Say we have selected two nodes m and n, where m = node B and n = node F. Notice that B is F’s eventual manager (via node D). In this case, B’s distance from A, or X, = 1; F’s distance from A, or Y, = 3. The only node B and F have in common is A, so their intersection Z = 1. B and F’s degrees of separation = 2 because 1+3–2(1) = 2.
Now let’s select two nodes which are not eventual managers of each other — nodes F and H. Both node F’s and H’s distance from A, or X and Y, = 3. Their intersection Z = 3 because they have nodes A, B, and D in common. F and H’s degrees of separation = 2 because 3+3–2(3–1) = 2.
Wait a second, where did that minus 1 come from?! Well, technically it’s minus 2 once you distribute the 2, and it comes from eliminating the double-counting that happens when links are shared by both m and n on their paths to A. I urge you to trace some paths of your own and compute the math to make evident this concept.
Data Structure
If your tree data exists as a nested JSON, consider converting it to a flat CSV for the purpose of this tutorial. I used a CSV and R to achieve my goal along with d3.js collapsible trees to visualize my trees. Ideal data structure for the algorithm looks something like this:
Code
degrees <- function(m,n){ ## compute m & n's distance from A
## subtract 1 to remove "person" column
mFromA <- sum(!is.na(data[m, ])) — 1
nFromA <- sum(!is.na(data[n, ])) — 1 ## compute how many nodes m and n have in common
## in many cases, m and n only have A in common
overlap <- intersect(data[m, which(!is.na(data[m, ]))], data[n, which(!is.na(data[n, ]))]) ## (optional) print above values
print(paste(“Distance”, data[m,1] ,”to A: “, mFromA))
print(paste(“Distance”, data[n,1] ,”to A: “, nFromA))
print(paste(“length of overlap: “, length(overlap)))
print(overlap) ## ok, algorithm time: ## but first, let's check if the user entered the same person
## i.e. does m == n? if so, degrees of separation = 0
if(m == n){
degreesOfSep <- 0
}
## check if m or n is (eventual) manager of n or m
## i.e. check if higher node manages lower node
## if so, compute distance as X+Y-2*Z
else if(mFromA != nFromA){
if(mFromA > nFromA){ lower <- m; higher <- n }
if(nFromA > mFromA){ lower <- n; higher <- m }
for (i in 2:length(data[lower, ])) {
if(grepl(data[higher,1], data[lower,i])){
manager <- TRUE
print(paste(data[higher,1], “is an (eventual) manager of”, data[lower,1]))
break
}
else{
manager <- FALSE
}
}
if(manager){
degreesOfSep <- mFromA + nFromA — 2*(length(overlap))
}
## if one is not (eventual) manager of other,
## compute as X+Y-2*(Z-1)
else {
degreesOfSep <- mFromA + nFromA — 2*(length(overlap) — 1)
}
}
else {
degreesOfSep <- mFromA + nFromA — 2*(length(overlap) — 1)
}
print(paste(“Degrees of Separation: “, degreesOfSep))
}
Cool!

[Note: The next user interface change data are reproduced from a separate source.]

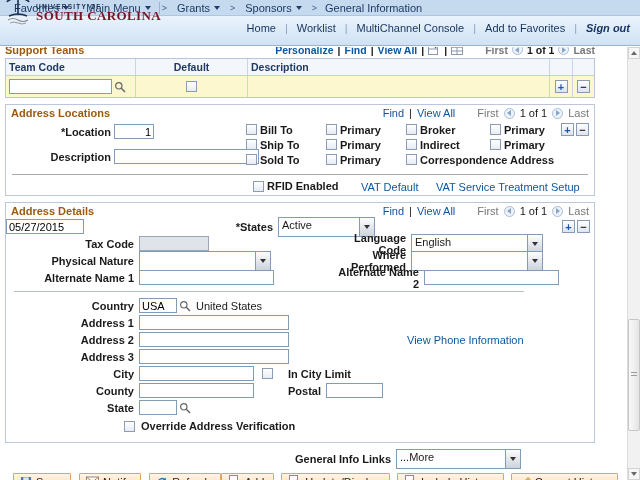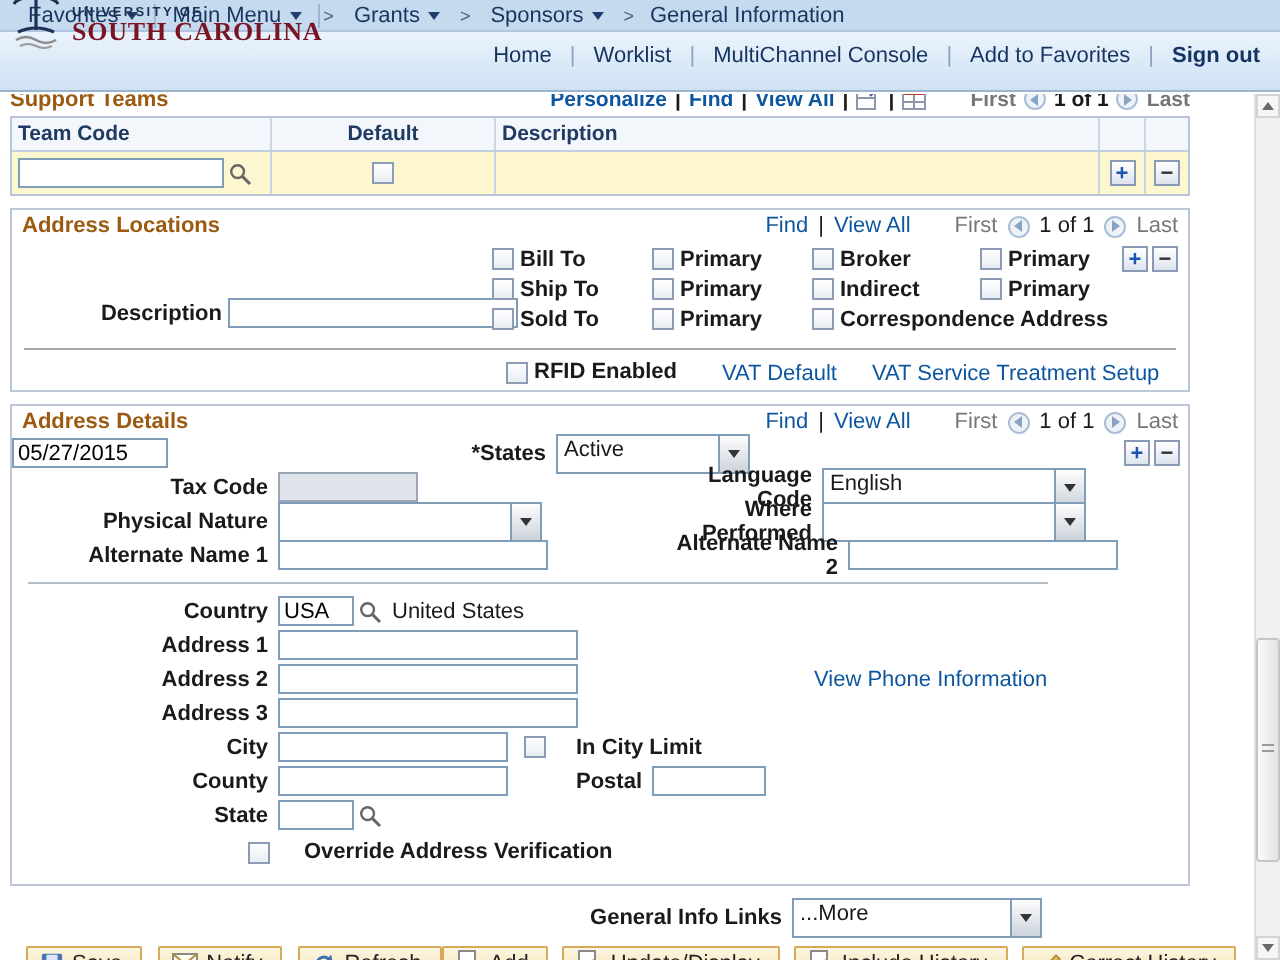--- a/index.html
+++ b/index.html
@@ -23,7 +23,7 @@
   .hdr-links { position:absolute; right:10px; top:6px; display:flex; align-items:center; gap:9px; color:#16335f;padding-left:24px; }
   .hdr-links a { color:#16335f; text-decoration:none; cursor:pointer; }
   .hdr-sep { color:#8aa3c2; }
-  .signout { font-weight:bold; color:#0a2240; }
+  .signout { font-weight:bold; color:#0a2240;font-style:italic; }
 
   
   .content { position:absolute; top:47px; left:0; width:627px; bottom:0; background:#fff; overflow:hidden; padding-left:5px; }

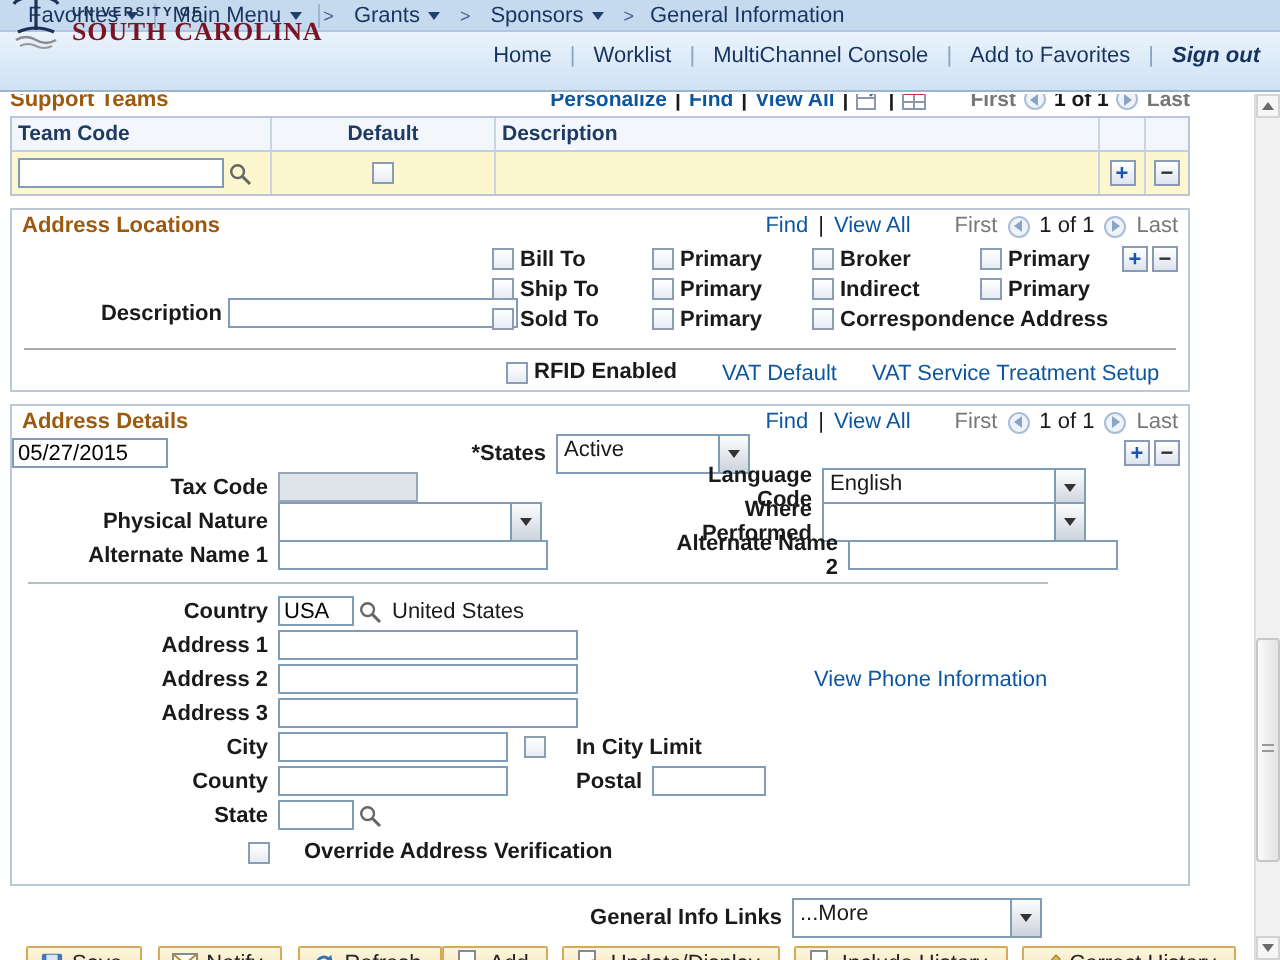--- a/index.html
+++ b/index.html
@@ -257,6 +257,10 @@
       </div>
     </div>
     <div class="al-body">
+      <div class="al-lblrow" style="left:0; top:2px;">
+        <span class="lblr" style="width:105px">*Location</span>
+        <input class="tb num" style="width: 40px; margin-left: 3px;" value="1">
+      </div>
       <div class="al-lblrow" style="left:0; top:27px;">
         <span class="lblr" style="width:105px">Description</span>
         <input class="tb" style="width: 145px; margin-left: 3px;">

Now, what?
Now we have an algorithm that accepts any two nodes as arguments and spits out their degrees of separation! Yay!

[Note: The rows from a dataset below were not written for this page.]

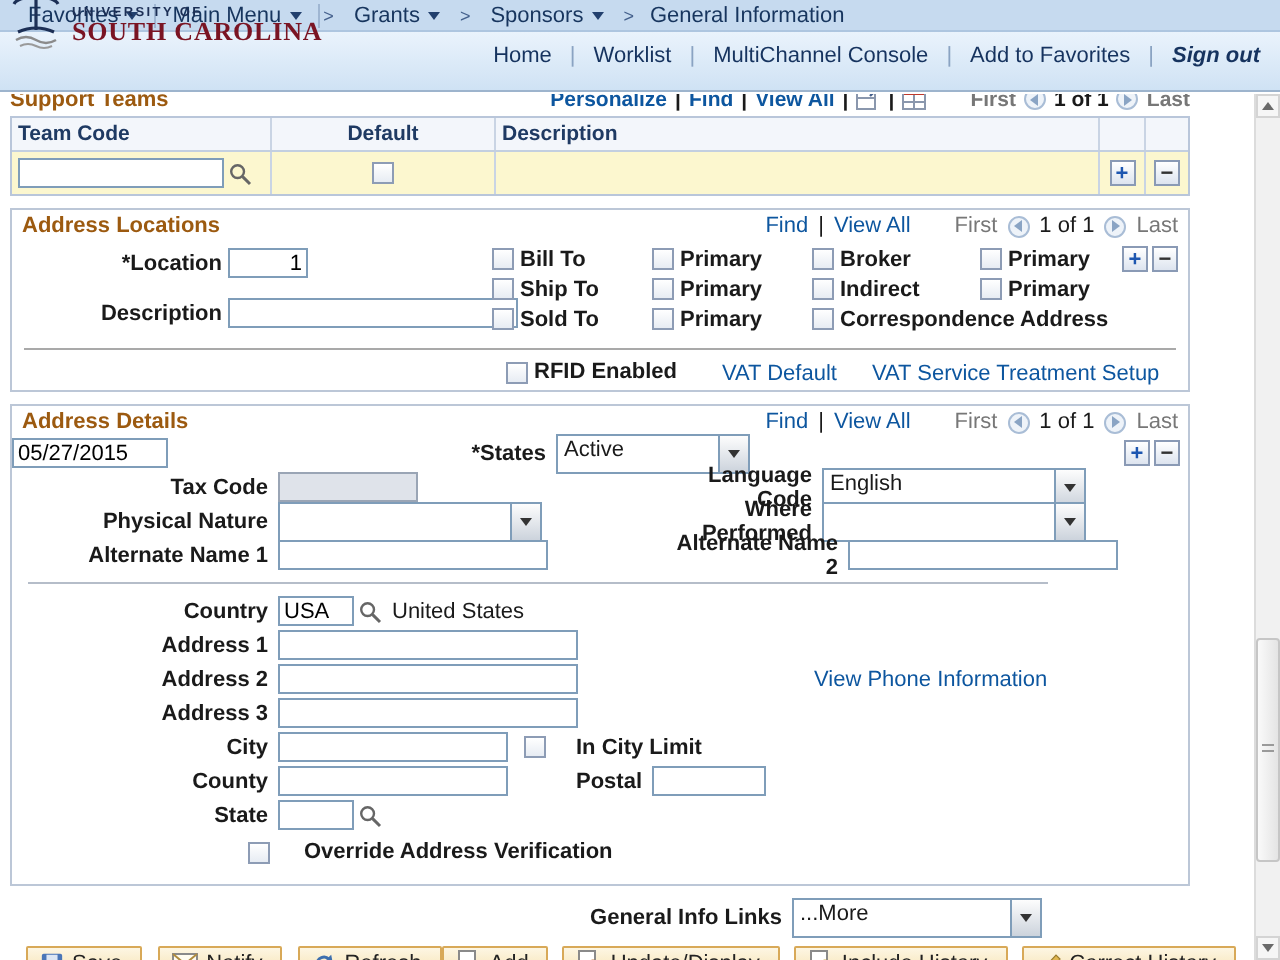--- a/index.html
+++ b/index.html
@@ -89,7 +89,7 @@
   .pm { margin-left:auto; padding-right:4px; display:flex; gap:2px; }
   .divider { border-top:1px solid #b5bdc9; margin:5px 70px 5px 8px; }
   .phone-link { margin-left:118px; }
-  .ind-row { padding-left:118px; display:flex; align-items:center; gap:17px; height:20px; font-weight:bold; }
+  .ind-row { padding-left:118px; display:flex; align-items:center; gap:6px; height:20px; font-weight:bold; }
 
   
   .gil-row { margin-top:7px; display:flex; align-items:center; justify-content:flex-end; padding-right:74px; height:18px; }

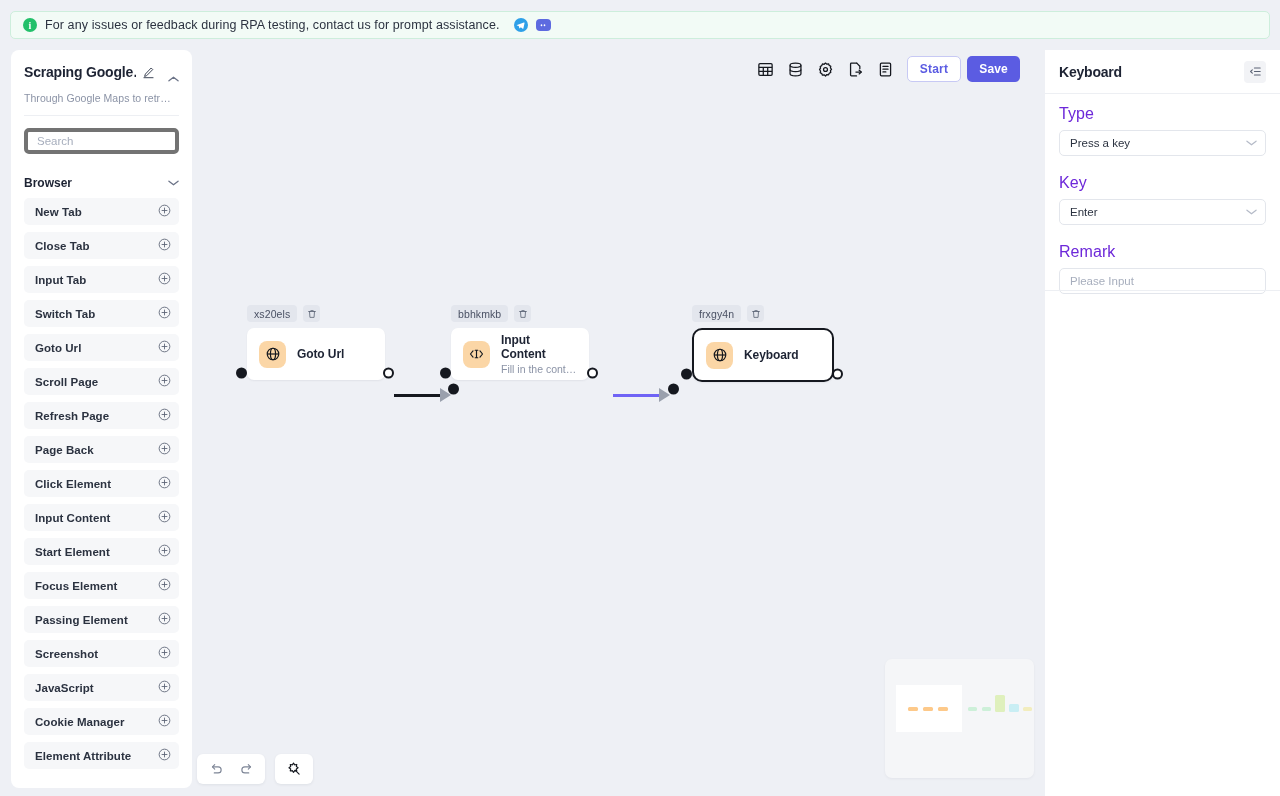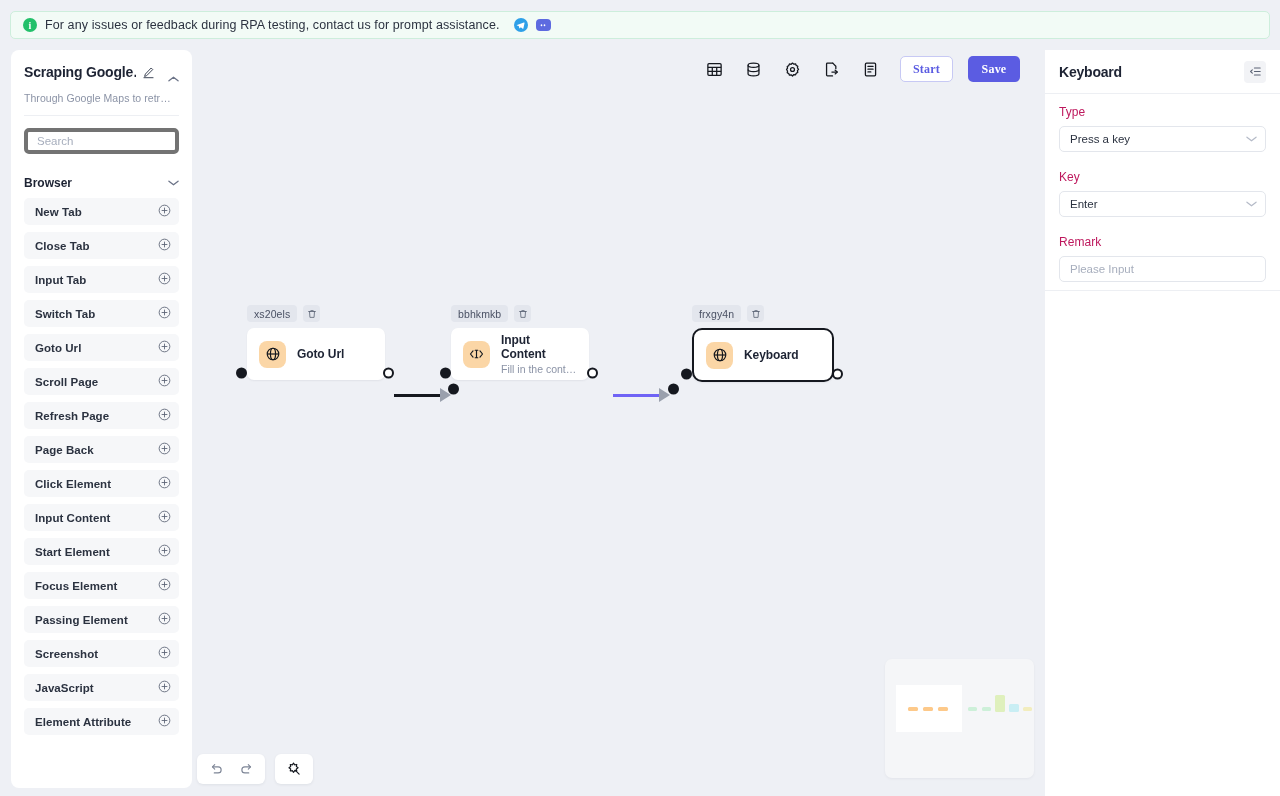--- a/index.html
+++ b/index.html
@@ -100,7 +100,7 @@
   
   .toolbar {
     position: absolute; right: 25px; top: 14px;
-    display: flex; align-items: center; gap: 9px; font-family: Liberation Serif, serif;
+    display: flex; align-items: center; gap: 0;
   }
   .tb-icon-btn {
     width: 30px; height: 30px; border-radius: 6px;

Perhaps a degrees of separation metric could help you predict attrition—how does a manager’s resignation ripple-effect through his or her network? Are a manager’s direct reports (+1 degree of separation) more likely to leave than his or her skip-level reports (2+ degrees of separation)?

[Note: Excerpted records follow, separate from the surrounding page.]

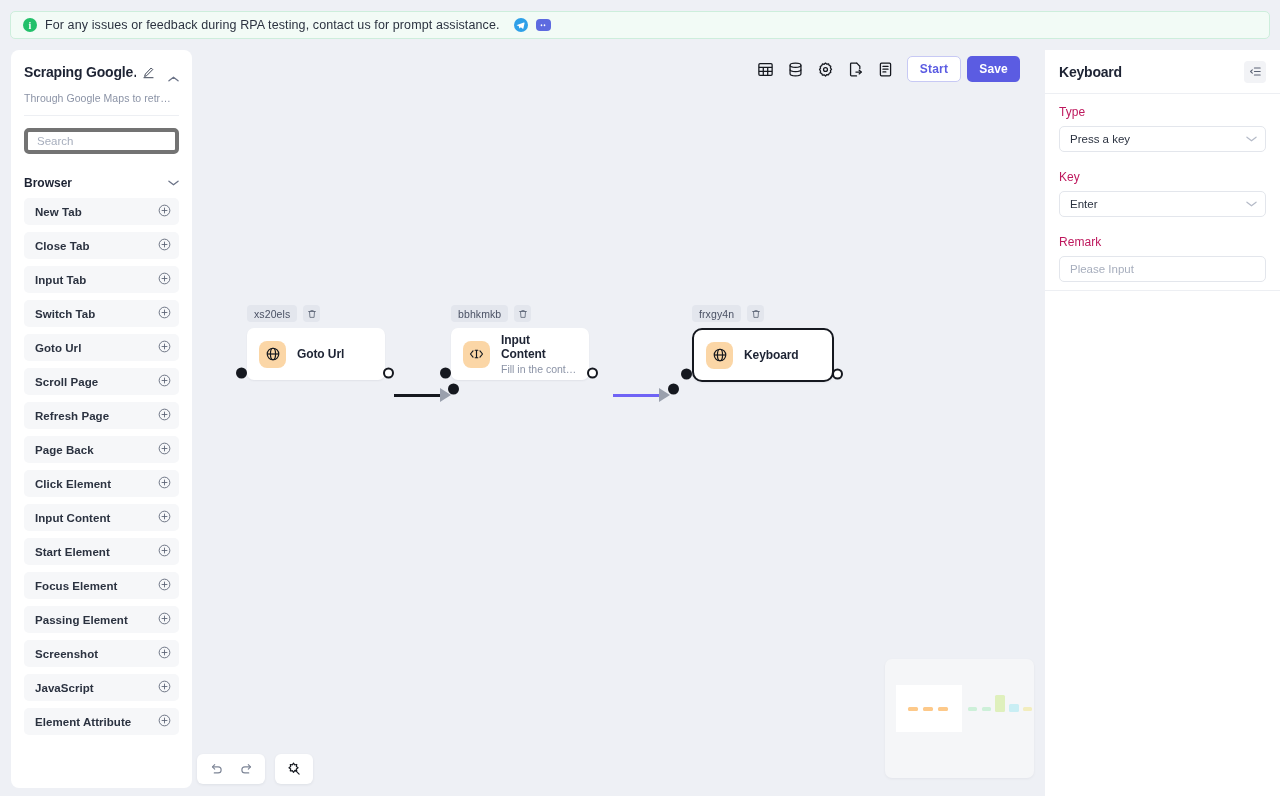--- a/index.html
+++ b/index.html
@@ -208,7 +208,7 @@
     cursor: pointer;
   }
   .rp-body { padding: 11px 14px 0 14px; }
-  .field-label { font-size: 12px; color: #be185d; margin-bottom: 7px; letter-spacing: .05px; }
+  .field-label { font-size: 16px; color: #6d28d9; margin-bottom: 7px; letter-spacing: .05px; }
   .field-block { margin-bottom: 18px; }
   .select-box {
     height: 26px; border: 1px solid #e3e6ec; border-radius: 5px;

Degrees of separation make all sorts of team analyses possible—do we perform better as teams or as individuals?
In the future, I’d like weight degrees of separation based on external data, like email communications and LinkedIn connections. In the case of the orgchart, I believe the future lies in networks, not trees. Tree orgcharts are simple which is why we use them, but in reality teamwork and collaboration can happen even amongst those with the highest degrees of separation. Fortunately, there’s a lot more literature online about network algorithms than single-parent tree algorithms.